- ASSIGNMENT
Please copy the lines of the items below word for word, starting at the line that contains "What is the value" and ending at the end of the items, with both ends included.
(RECORDS FOR THE TASK begins)
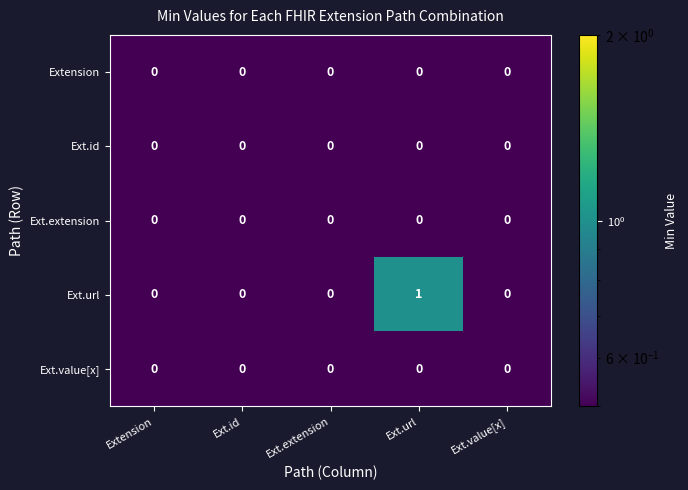

Count the number of data series in this chart.

5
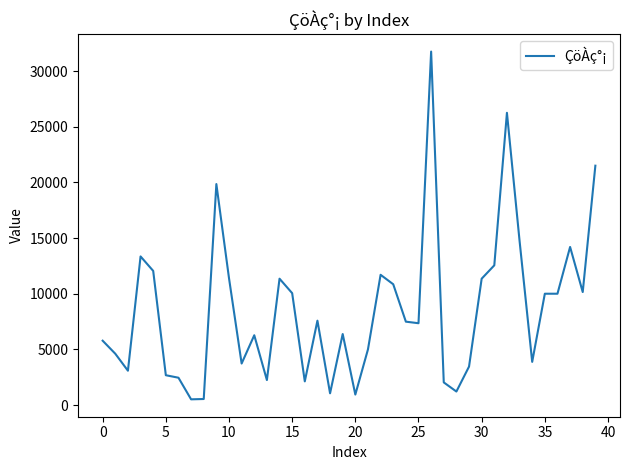

Reading left to right, what are all the values shown in this chart?

5780	4610	3085	13350	12050	2680	2455	514	543	19850	11400	3730	6270	2245	11350	10050	2125	7580	1055	6380	942	5000	11700	10850	7490	7350	31750	2035	1215	3455	11350	12550	26250	14750	3880	10000	10000	14200	10150	21500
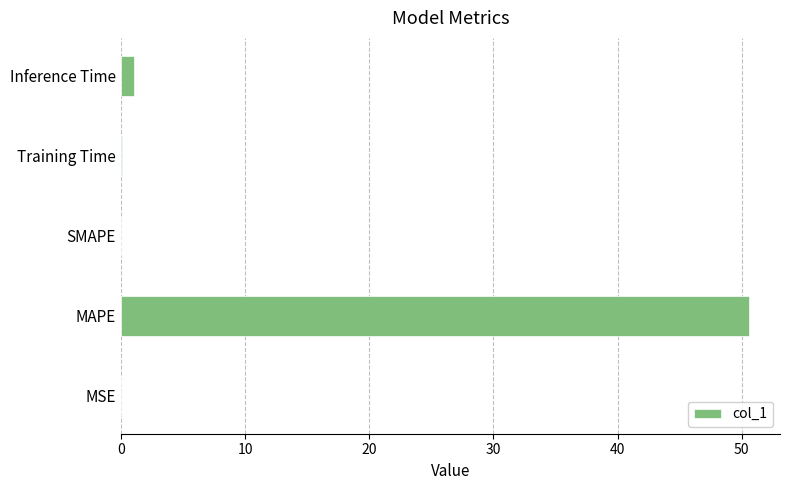

At which label is the value closest to 25?

Inference Time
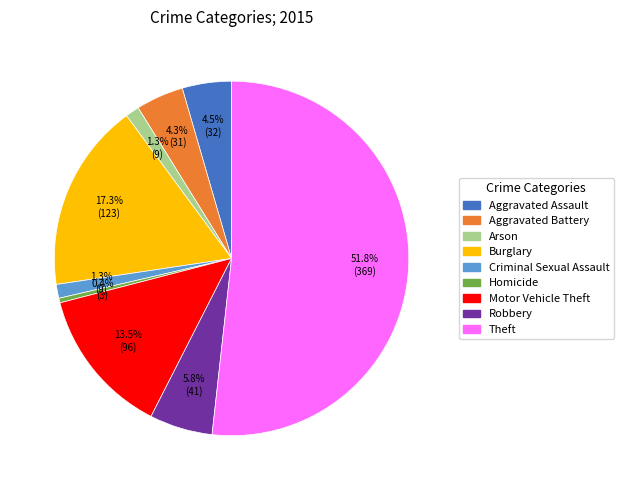

What is the majority slice?

Theft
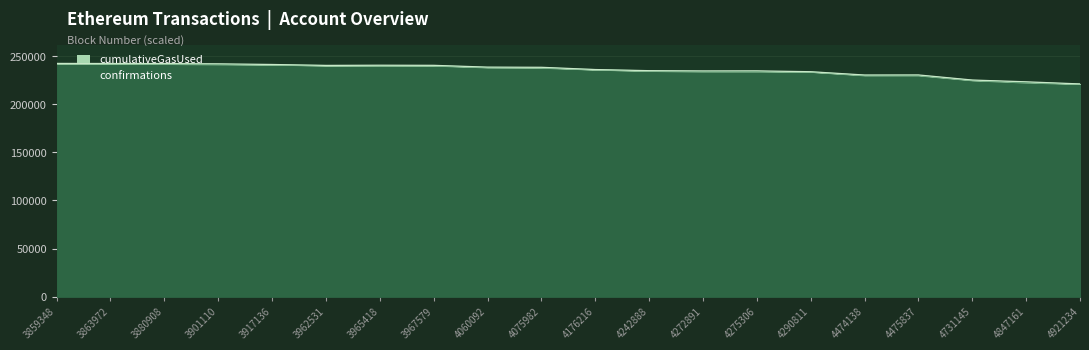

What is the value of the 2nd point from the left?

242199.4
(RECORDS FOR THE TASK ends)
- RESULT OF THE TASK
What is the value of the 2nd point from the left?

242199.4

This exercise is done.